Indexing vs. Importing

As my heavy use of DTP continues on half a year now, I’m finding myself again and again asking the question as to whether I should index or import my documents. Here are the benefits of indexing over importing:

  1. Does not strip away Word formatting.

  2. Files remain referencable (using file:// links) from all other applications.

  3. Files can be located via Spotlight.

  4. Files can be rearranged external to DTP using the Finder, with a simple Synchronize to incorporate the changes.

  5. Files can exist on separate volumes! This is important to me, as I have 3 categories of data: Private (on an encrypted volume), Reference, and Offline (for really huge stuff I don’t want to carry around everywhere).

  6. My database file does not become an enormous monolith (which is problematic when doing rsync updates, it copies nearly a gigabyte every time there are changes).

  7. Searching and replication still work great.

  8. PDF updates are easier to incorporate.

----- The advantages of importing over indexing:

  1. Files can be edited directly in DTP (or easily in TextMate using “Edit in TextMate…”).

  2. Labels are persistent (Finder labels do not synchronize to DTP).

So I wonder, if I don’t use DTP as my editor (which I never do), why really would I want to use Importing? It seems to cost me more than it gains.

John

John, there’s nothing wrong with your analysis, as Indexing clearly meets your needs. And currently, Indexing is especially appropriate if you have a large collection of Word files.

You might add one more advantage of Indexing, which is a somewhat lower memory footprint for loading the database, as well as smaller size of the database package file itself.

I’ve gone in the other direction, creating a number of topical databases that are self-contained (Imported) and which in total contain well over 100,000 documents. In my case, easy portability of the databases is important, and that was my driving reason for this approach.

There’s no ‘right or wrong’ prescription for choosing how to capture information. DT Pro provides flexibility to meet your needs.

I would encourage new users to start small, perhaps capturing just a few folders of files that especially interest them, and experiment.

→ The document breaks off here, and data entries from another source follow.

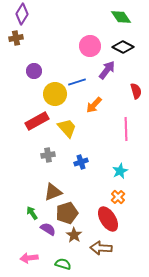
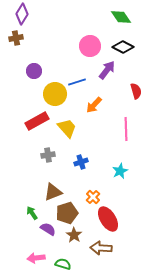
orange cross: moved 25 px left
pink arrow: moved 7 px right
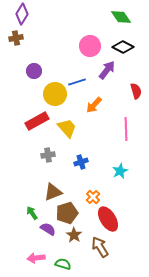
brown arrow: moved 1 px left, 1 px up; rotated 55 degrees clockwise
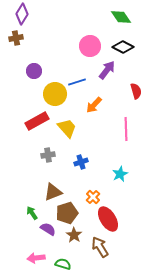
cyan star: moved 3 px down
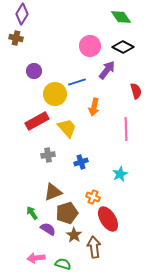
brown cross: rotated 24 degrees clockwise
orange arrow: moved 2 px down; rotated 30 degrees counterclockwise
orange cross: rotated 24 degrees counterclockwise
brown arrow: moved 6 px left; rotated 25 degrees clockwise
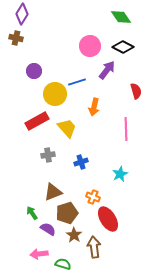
pink arrow: moved 3 px right, 4 px up
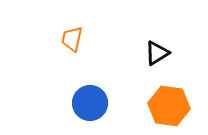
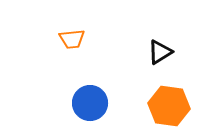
orange trapezoid: rotated 108 degrees counterclockwise
black triangle: moved 3 px right, 1 px up
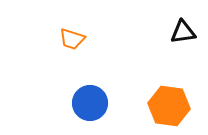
orange trapezoid: rotated 24 degrees clockwise
black triangle: moved 23 px right, 20 px up; rotated 24 degrees clockwise
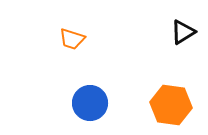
black triangle: rotated 24 degrees counterclockwise
orange hexagon: moved 2 px right, 1 px up
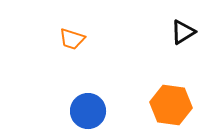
blue circle: moved 2 px left, 8 px down
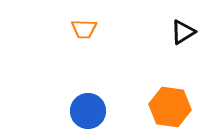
orange trapezoid: moved 12 px right, 10 px up; rotated 16 degrees counterclockwise
orange hexagon: moved 1 px left, 2 px down
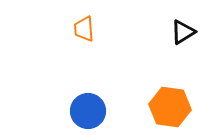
orange trapezoid: rotated 84 degrees clockwise
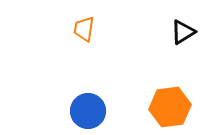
orange trapezoid: rotated 12 degrees clockwise
orange hexagon: rotated 15 degrees counterclockwise
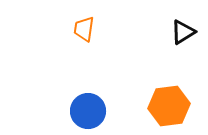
orange hexagon: moved 1 px left, 1 px up
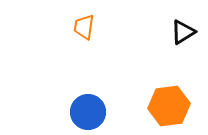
orange trapezoid: moved 2 px up
blue circle: moved 1 px down
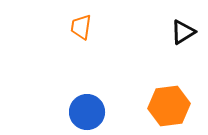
orange trapezoid: moved 3 px left
blue circle: moved 1 px left
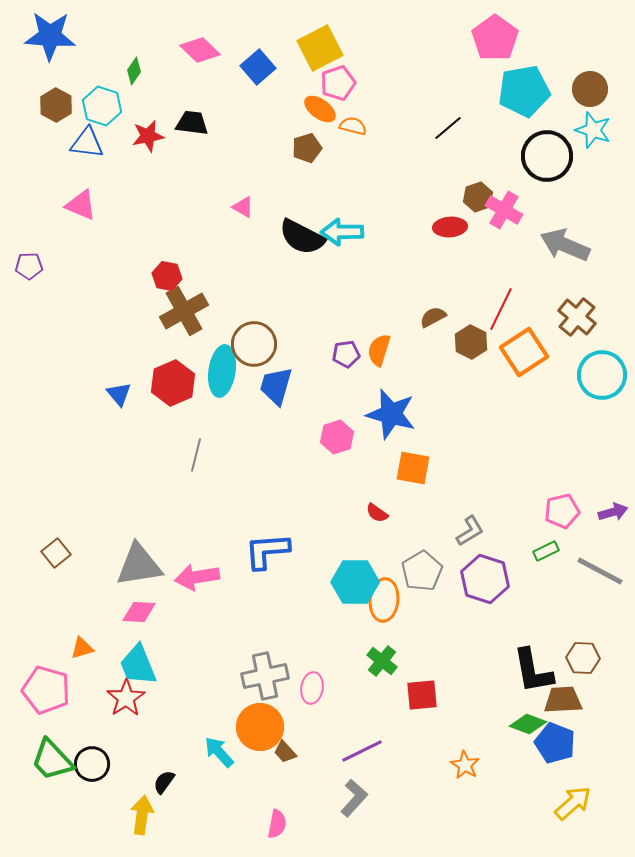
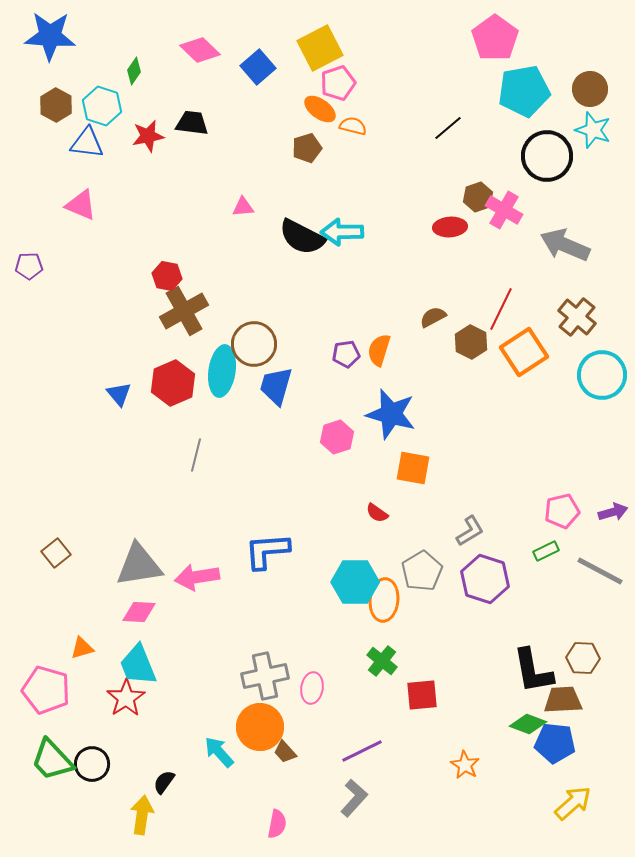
pink triangle at (243, 207): rotated 35 degrees counterclockwise
blue pentagon at (555, 743): rotated 15 degrees counterclockwise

It’s usually a bad idea to start by ‘dumping’ the contents of a hard drive into a database, as this may or may not work well given the RAM and storage resources of the user’s computer.

The Backup Archive script (DT Pro’s Scripts > Export > Backup Archive) is highly recommended to make sure you have current internal and external backup of your database(s).

Thanks for the reply, Bill! Also, I forgot yet another advantage of Indexing:

If you capture a website locally (using SiteSucker or something similar), Importing it will break the links between pages (and links to the captured images), whereas Indexing will allow you to browse the site naturally.

John

I just watched the videocasts and realized that a) I hadn’t nearly begun to scratch the surface of what DT can do and b) I probably didn’t need to buy Yojimbo :-/

It’s like figuring out that the world isn’t nearly as flat as you thought it was.

I too was leaning towards indexing rather than importing, but one of the videos says that indexing is not recommended by DT, but didn’t really go on to say why.

Can someone elaborate?

Are imported files NOT visible via Spotlight?

They are not visible to Spotlight yet (until 2.0, from what I’ve heard).

After switching over to completely indexing everything, I’ve recently switched back to importing everything except for websites (which are not navigable after you do an import). So I keep a “Sites” folder where I put all website snapshot, and I index them in as needed; but everything else is imported.

Importing lets you edit-in-place, and it makes it easier to snarf a webarchive from a website (well, I could write a script to save it and then index it…). Importing just feels more solid, I’m not sure yet why.

John

Actually, all indexed (external) files are also indexed by Spotlight, although Spotlight has no way of knowing which files are also Index-captured into your database.

My own preference is for self-contained (Imported) databases, as I can easily move them from one computer to another, or distribute a database on DVD.

Warning: Don’t forget about those pesky Word .doc files, as these remain externally linked even when Import-captured. For those who do a lot of work using Word, Index-capturing those files may present fewer problems, i.e. ways of making mistakes when editing and saving.

Further to this thread, I have just tried importing an OmniOutliner file, but DTP seems to only be indexing it. That is, it seems to be there, and I can open it, but when I do it opens in OO, not in DTP. This isn’t a problem, really, I’m just confused. Does it matter? And is the document still searchable by DTP?

Thanks!

When you import files that DTP does not recognize natively (and you have to turn this on, in the Preferences), it will “psuedo-import” them. That it, it copies it into Database.dtBase/Files and then Indexes it. So, when you double-click on the Omni file, it is opening an actual file inside of Omni, and yet the file does sort of live within the Database package, it’s just not in the actual DT database proper.

I have found that such files are neither searchable by DT, nor searchable by Spotlight! It seems that Spotlight omits digging into packages.

John

Now I’m even more confused, not by your explanation, which is very clear, but because I thought it handled OPML files more easily than that.